GÖNÜLLÜ ORGANİZASYON
Geleceğe dönük uluslararası bir vizyon yaratmak ve paylaşmak adına kâr amaçsız düzenlenen, gönüllü bir organizasyon.
2010 yılından bu yana “Sıfırla”, “Ya Yanılıyorsak”, “Yolculuk Nereye?” ve “Kritik Kavşaklar” temalarıyla düzenlenen konferanslarla 2 bin 500’e yakın salon katılımcısına, 40 bine yakın online takipçiye ulaştı TEDxReset.

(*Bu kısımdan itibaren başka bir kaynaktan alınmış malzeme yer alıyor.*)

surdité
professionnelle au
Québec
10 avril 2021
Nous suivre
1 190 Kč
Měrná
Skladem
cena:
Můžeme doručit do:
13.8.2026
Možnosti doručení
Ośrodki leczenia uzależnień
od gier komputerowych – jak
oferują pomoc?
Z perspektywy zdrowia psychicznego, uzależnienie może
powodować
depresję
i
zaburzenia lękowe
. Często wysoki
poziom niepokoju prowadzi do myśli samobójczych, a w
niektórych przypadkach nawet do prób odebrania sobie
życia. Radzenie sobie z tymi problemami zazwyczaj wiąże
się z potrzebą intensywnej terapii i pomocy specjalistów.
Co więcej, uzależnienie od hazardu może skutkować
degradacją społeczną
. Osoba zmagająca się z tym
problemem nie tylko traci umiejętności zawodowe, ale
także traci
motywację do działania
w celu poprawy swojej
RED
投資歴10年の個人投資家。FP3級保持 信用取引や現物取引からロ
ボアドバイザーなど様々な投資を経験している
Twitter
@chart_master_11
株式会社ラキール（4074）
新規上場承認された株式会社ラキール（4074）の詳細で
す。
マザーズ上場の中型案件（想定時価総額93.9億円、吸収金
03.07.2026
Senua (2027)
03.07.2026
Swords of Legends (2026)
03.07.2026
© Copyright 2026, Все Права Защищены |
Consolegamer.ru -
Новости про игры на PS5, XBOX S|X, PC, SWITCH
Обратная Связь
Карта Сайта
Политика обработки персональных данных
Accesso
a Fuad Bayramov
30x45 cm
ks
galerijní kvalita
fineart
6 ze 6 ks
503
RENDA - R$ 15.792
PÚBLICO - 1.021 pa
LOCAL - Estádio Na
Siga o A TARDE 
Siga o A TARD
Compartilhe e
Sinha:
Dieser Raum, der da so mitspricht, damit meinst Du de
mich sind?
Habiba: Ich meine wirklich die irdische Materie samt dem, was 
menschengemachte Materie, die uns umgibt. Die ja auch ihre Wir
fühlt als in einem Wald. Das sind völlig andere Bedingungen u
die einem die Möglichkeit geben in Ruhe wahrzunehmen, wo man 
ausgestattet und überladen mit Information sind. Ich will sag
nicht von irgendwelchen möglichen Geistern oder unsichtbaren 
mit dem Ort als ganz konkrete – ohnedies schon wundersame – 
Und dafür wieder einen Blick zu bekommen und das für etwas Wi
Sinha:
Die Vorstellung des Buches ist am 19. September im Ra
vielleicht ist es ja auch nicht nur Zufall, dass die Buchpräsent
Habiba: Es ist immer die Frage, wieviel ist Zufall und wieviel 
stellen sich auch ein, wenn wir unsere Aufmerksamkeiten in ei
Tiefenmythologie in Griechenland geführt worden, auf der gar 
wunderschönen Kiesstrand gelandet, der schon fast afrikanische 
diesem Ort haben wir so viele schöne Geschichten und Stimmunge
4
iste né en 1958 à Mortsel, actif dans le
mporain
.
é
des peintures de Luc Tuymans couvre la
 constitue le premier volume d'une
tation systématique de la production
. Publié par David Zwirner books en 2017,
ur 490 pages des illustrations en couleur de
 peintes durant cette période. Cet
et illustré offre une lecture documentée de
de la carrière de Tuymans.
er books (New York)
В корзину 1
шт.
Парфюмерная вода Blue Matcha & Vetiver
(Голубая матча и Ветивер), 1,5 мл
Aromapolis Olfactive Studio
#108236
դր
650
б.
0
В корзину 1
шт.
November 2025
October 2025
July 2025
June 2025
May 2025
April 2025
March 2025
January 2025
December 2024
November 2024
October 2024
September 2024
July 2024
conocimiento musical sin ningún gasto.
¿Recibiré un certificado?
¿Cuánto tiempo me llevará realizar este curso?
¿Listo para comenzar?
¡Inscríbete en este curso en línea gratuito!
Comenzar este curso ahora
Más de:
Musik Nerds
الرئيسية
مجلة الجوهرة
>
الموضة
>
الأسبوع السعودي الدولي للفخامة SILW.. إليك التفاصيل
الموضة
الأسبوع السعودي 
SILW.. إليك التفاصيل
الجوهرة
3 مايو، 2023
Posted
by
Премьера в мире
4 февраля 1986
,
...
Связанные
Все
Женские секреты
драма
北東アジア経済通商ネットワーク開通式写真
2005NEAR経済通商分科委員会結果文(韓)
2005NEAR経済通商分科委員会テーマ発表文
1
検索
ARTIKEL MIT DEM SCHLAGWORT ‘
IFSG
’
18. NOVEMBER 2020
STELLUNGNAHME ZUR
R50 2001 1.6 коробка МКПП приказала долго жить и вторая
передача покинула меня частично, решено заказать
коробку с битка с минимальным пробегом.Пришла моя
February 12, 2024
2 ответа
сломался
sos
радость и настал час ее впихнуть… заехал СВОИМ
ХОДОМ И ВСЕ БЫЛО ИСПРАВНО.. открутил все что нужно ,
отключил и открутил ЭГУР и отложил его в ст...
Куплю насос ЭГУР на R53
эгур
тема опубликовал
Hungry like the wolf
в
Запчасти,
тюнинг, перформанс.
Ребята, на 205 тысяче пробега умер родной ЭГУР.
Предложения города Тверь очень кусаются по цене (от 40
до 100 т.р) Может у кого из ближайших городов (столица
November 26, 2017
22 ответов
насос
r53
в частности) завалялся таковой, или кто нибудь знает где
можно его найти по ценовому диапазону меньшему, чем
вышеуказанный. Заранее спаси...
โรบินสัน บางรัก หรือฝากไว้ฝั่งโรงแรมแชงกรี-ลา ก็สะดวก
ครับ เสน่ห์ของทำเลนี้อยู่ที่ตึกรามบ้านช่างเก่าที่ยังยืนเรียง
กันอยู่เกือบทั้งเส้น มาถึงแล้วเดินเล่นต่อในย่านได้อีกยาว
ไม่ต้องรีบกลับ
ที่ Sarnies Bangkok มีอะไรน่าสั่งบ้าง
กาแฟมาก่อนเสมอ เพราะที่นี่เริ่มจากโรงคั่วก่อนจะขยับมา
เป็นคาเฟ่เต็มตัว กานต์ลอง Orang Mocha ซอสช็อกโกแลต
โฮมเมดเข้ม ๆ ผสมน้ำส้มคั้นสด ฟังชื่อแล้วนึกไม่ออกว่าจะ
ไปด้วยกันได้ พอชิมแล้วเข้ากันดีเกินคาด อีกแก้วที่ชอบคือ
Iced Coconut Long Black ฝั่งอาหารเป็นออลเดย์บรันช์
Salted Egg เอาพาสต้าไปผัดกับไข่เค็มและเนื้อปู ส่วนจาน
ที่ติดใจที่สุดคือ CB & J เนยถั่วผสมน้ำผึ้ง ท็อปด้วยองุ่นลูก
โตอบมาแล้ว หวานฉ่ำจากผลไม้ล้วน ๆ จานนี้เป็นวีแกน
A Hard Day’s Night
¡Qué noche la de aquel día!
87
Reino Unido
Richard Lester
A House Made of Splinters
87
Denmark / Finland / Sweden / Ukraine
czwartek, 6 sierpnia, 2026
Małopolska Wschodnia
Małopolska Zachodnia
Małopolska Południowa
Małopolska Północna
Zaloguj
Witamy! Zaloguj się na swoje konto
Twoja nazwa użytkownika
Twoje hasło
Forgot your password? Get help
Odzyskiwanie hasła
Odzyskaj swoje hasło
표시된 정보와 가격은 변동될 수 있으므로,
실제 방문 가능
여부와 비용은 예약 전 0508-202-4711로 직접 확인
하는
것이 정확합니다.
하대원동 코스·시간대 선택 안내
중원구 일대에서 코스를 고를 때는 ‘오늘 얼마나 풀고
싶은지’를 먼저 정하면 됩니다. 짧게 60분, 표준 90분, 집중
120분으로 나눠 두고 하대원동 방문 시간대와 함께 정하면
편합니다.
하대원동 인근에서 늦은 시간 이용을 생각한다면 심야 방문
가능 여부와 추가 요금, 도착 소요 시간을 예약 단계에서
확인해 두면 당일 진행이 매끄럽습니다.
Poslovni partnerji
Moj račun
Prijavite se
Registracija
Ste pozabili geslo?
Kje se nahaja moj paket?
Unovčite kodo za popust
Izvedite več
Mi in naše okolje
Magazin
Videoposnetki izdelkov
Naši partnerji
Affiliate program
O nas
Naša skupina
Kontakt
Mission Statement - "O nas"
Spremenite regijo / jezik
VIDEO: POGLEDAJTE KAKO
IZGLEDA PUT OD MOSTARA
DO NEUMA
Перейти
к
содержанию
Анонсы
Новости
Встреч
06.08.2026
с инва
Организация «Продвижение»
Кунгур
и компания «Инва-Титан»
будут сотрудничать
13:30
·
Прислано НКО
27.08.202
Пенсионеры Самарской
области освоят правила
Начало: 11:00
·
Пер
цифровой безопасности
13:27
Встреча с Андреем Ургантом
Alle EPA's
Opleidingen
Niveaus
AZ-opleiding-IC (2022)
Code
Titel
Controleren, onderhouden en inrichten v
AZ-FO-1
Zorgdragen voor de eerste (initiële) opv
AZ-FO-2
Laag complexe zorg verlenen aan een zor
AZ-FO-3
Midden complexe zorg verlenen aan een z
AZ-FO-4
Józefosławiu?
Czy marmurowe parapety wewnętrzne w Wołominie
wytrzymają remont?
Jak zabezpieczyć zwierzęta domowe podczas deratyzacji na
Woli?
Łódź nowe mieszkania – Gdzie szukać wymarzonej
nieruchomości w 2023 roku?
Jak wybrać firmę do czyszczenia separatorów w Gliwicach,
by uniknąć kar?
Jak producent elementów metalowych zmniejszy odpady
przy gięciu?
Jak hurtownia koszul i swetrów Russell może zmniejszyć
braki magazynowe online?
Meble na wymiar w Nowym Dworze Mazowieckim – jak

Beşinci yılında “Ya Şimdi?” temasını seçti. Dünyanın dört bir yanında ve tabii en çok da Türkiye’de sosyal, siyasi ve ekonomik belirsizlikler “Ya Şimdi?” sorusunu uyandırırken hayatın her alanından, farklı düşünen 36 konuşmacı bu soruyu cevaplayacak.
HEPİMİZİN İHTİYACI VAR!
18-19 Nisan tarihlerinde Maslak TİM Show Center’da gerçekleştirilecek TEDxReset’te Tanrılar Okulu’nun yazarı Prof. Stefano D’Anna, Stanford Üniversitesi’nden Dan Klein, önemli tasarımcı ve eğitmenlerinden Oruç Çakmaklı, KONDA’nın Genel Müdürü Bekir Ağırdır, Gelecekhane’nin yaratıcısı Halil Aksu gibi alanında fark yaratmış konuşmacılar bugünü sorgularken yarına ilişkin fikirlerini paylaşacak.
İletişimci Ali Üstündağ’ın küratörlüğünde.
TEDxReset 5. yılında yine “Sıfırlayacak” diyecek kadar iddialılar. Sıfırlanacak kutularımız yok, olsun...
Hepimizin sıfırlanmaya ihtiyacı var, o kesin!